Platform.sh is seeking a Site Reliability Engineer to join our Upsun team. As a key addition, you will help transition from traditional Cloud Operations to an automation-driven SRE model. Your focus will be on improving infrastructure, automating operational tasks, and streamlining processes to enhance system reliability, scalability, and efficiency.
What You'll Do
- Refine monitoring and observability using tools like Prometheus, Grafana, and ELK Stack to ensure system visibility aligns with business objectives.
- Automate deployments and workflows by transitioning manual processes to automated solutions with IaC tools like Terraform and Ansible.
- Optimize CI/CD pipelines to improve architecture for fast, reliable, and scalable releases.
- Manage and scale cloud-based systems on platforms like AWS, GCP, and Azure while minimizing technical debt.
- Support incident response and lead post-mortem analysis to ensure continuous improvement and knowledge sharing.
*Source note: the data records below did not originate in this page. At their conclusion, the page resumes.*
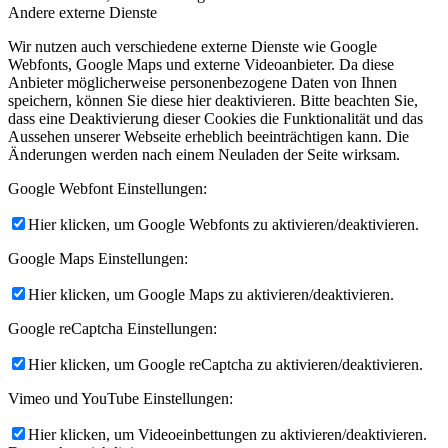
Andere externe Dienste
Wir nutzen auch verschiedene externe Dienste wie Google
Webfonts, Google Maps und externe Videoanbieter. Da diese
Anbieter möglicherweise personenbezogene Daten von Ihnen
speichern, können Sie diese hier deaktivieren. Bitte beachten Sie,
dass eine Deaktivierung dieser Cookies die Funktionalität und das
Aussehen unserer Webseite erheblich beeinträchtigen kann. Die
Änderungen werden nach einem Neuladen der Seite wirksam.
Google Webfont Einstellungen:
Hier klicken, um Google Webfonts zu aktivieren/deaktivieren.
Google Maps Einstellungen:
Hier klicken, um Google Maps zu aktivieren/deaktivieren.
Google reCaptcha Einstellungen:
Hier klicken, um Google reCaptcha zu aktivieren/deaktivieren.
Vimeo und YouTube Einstellungen:
Hier klicken, um Videoeinbettungen zu aktivieren/deaktivieren.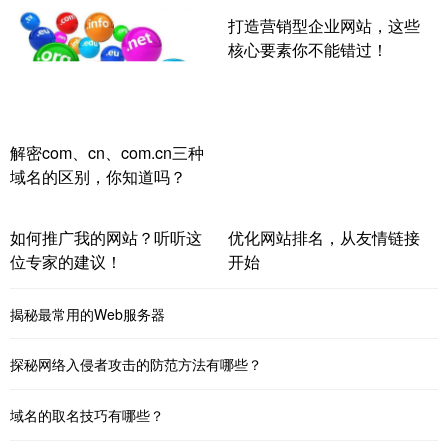
打造营销型企业网站，这些
核心要素你不能错过！
解密com、cn、com.cn三种
域名的区别，你知道吗？
如何推广我的网站？听听这
优化网站排名，从友情链接
位专家的建议！
开始
揭秘最常用的Web服务器
探秘网络入侵者攻击的防范方法有哪些？
域名的取名技巧有哪些？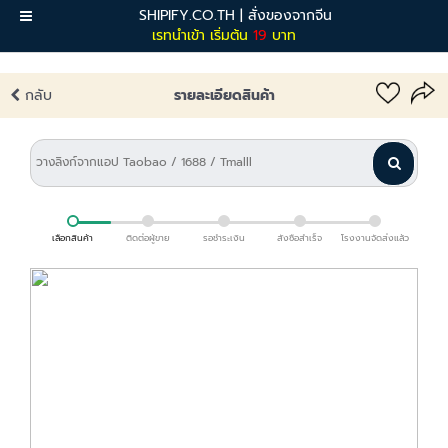
SHIPIFY.CO.TH | สั่งของจากจีน
เมนู
เรทนำเข้า เริ่มต้น
19
บาท
กลับ
รายละเอียดสินค้า
เลือกสินค้า
ติดต่อผู้ขาย
รอชำระเงิน
สั่งซื้อสำเร็จ
โรงงานจัดส่งแล้ว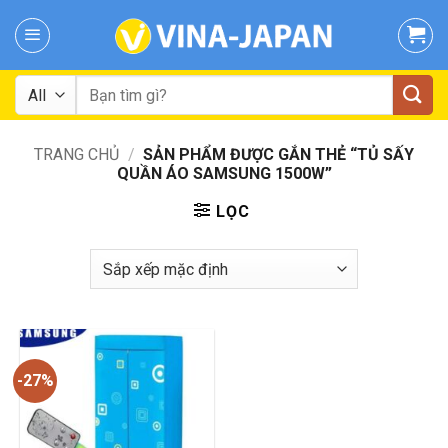
Skip
to
content
Tìm
kiếm:
TRANG CHỦ
/
SẢN PHẨM ĐƯỢC GẮN THẺ “TỦ SẤY
QUẦN ÁO SAMSUNG 1500W”
LỌC
-27%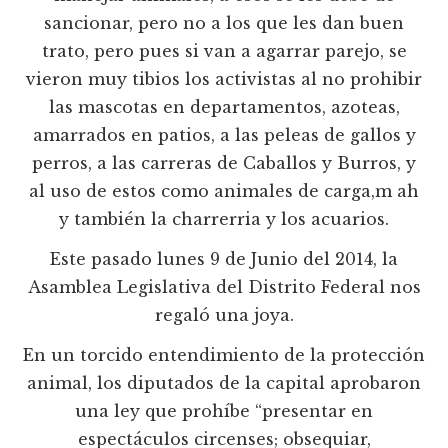
sancionar, pero no a los que les dan buen
trato, pero pues si van a agarrar parejo, se
vieron muy tibios los activistas al no prohibir
las mascotas en departamentos, azoteas,
amarrados en patios, a las peleas de gallos y
perros, a las carreras de Caballos y Burros, y
al uso de estos como animales de carga,m ah
y también la charrerria y los acuarios.
Este pasado lunes 9 de Junio del 2014, la
Asamblea Legislativa del Distrito Federal nos
regaló una joya.
En un torcido entendimiento de la protección
animal, los diputados de la capital aprobaron
una ley que prohíbe “presentar en
espectáculos circenses; obsequiar,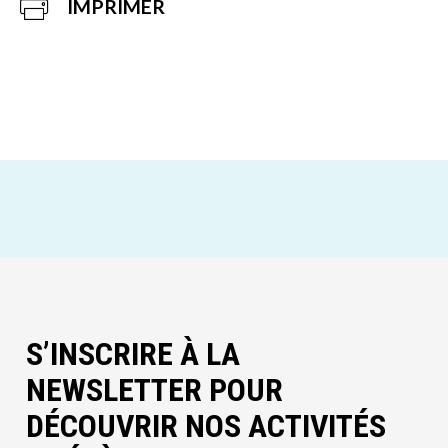
IMPRIMER
S’INSCRIRE À LA
NEWSLETTER POUR
DÉCOUVRIR NOS ACTIVITÉS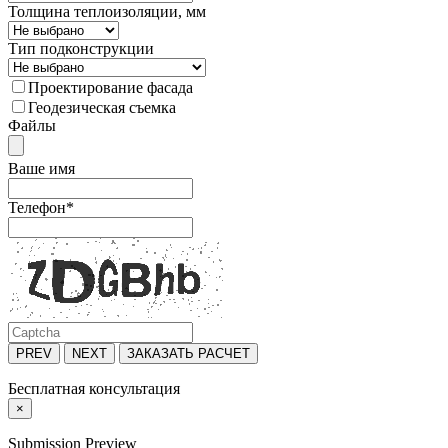
Толщина теплоизоляции, мм
Тип подконструкции
Проектирование фасада
Геодезическая съемка
Файлы
Ваше имя
Телефон
*
PREV
NEXT
ЗАКАЗАТЬ РАСЧЕТ
Бесплатная консультация
×
Submission Preview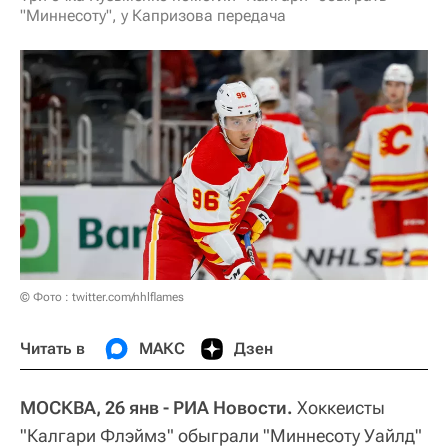
"Миннесоту", у Капризова передача
© Фото : twitter.com/nhlflames
Читать в
МАКС
Дзен
МОСКВА, 26 янв - РИА Новости.
Хоккеисты
"Калгари Флэймз" обыграли "Миннесоту Уайлд"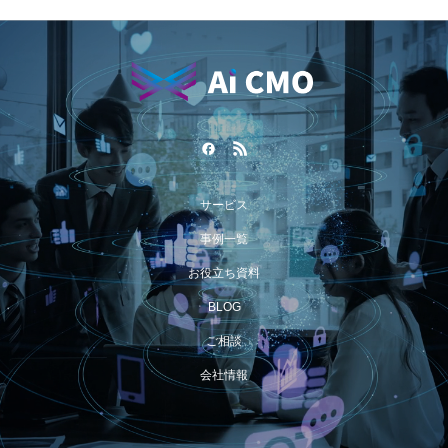
サービス
事例一覧
お役立ち資料
BLOG
ご相談
会社情報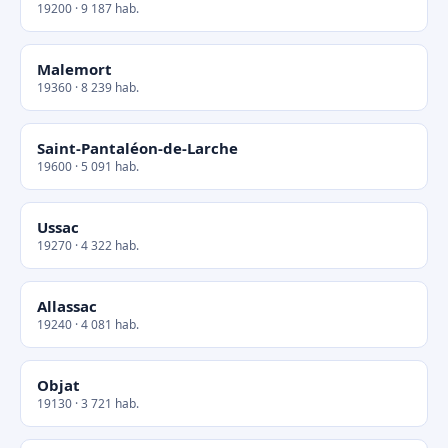
19200 · 9 187 hab.
Malemort
19360 · 8 239 hab.
Saint-Pantaléon-de-Larche
19600 · 5 091 hab.
Ussac
19270 · 4 322 hab.
Allassac
19240 · 4 081 hab.
Objat
19130 · 3 721 hab.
- Collaborate with cross-functional engineering and product teams to integrate reliability practices into the development lifecycle.
- Drive technical innovation by introducing new tools, technologies, and practices that improve system reliability, performance, and scalability.
What We're Looking For
- A solid understanding of DevOps, Cloud Operations, or SRE principles, with a focus on reliability and scalability.
- Advanced hands-on experience with Linux internals, including performance tuning, kernel configurations, and troubleshooting.
- Proficiency in programming languages such as Go (preferred) or Python for building tools and automating processes.
- Strong skills in scripting languages like Python, Bash, or Go to automate workflows and manage infrastructure.
- Extensive experience with cloud platforms like AWS, GCP, and Azure, along with expertise in monitoring/logging frameworks and CI/CD pipelines.
- Strong problem-solving skills, system design experience, and the ability to collaborate effectively across teams.
Nice to Have
- Hands-on experience with Docker, Kubernetes, and other containerization technologies for building and deploying scalable applications.
Technical Stack
- Monitoring/Observability: Prometheus, Grafana, ELK Stack
- Infrastructure as Code: Terraform, Ansible
- Cloud Platforms: AWS, GCP, Azure
- Languages: Go, Python, Bash
- Containerization: Docker, Kubernetes
Team & Environment
You will report to the Director, Site Reliability Engineering.
Benefits & Compensation
- Flexible PTO
- Comprehensive healthcare coverage (UK, France, Spain)
- Company stock options
- Professional development budget
- Office equipment budget
- Wellness budget
- Annual team gatherings
- Internet reimbursement
- Inclusive parental leave
- Remote work travel program
Work Mode
This is a global remote position open to candidates in France, Germany, Spain, and the United Kingdom.
Platform.sh is an equal opportunity employer.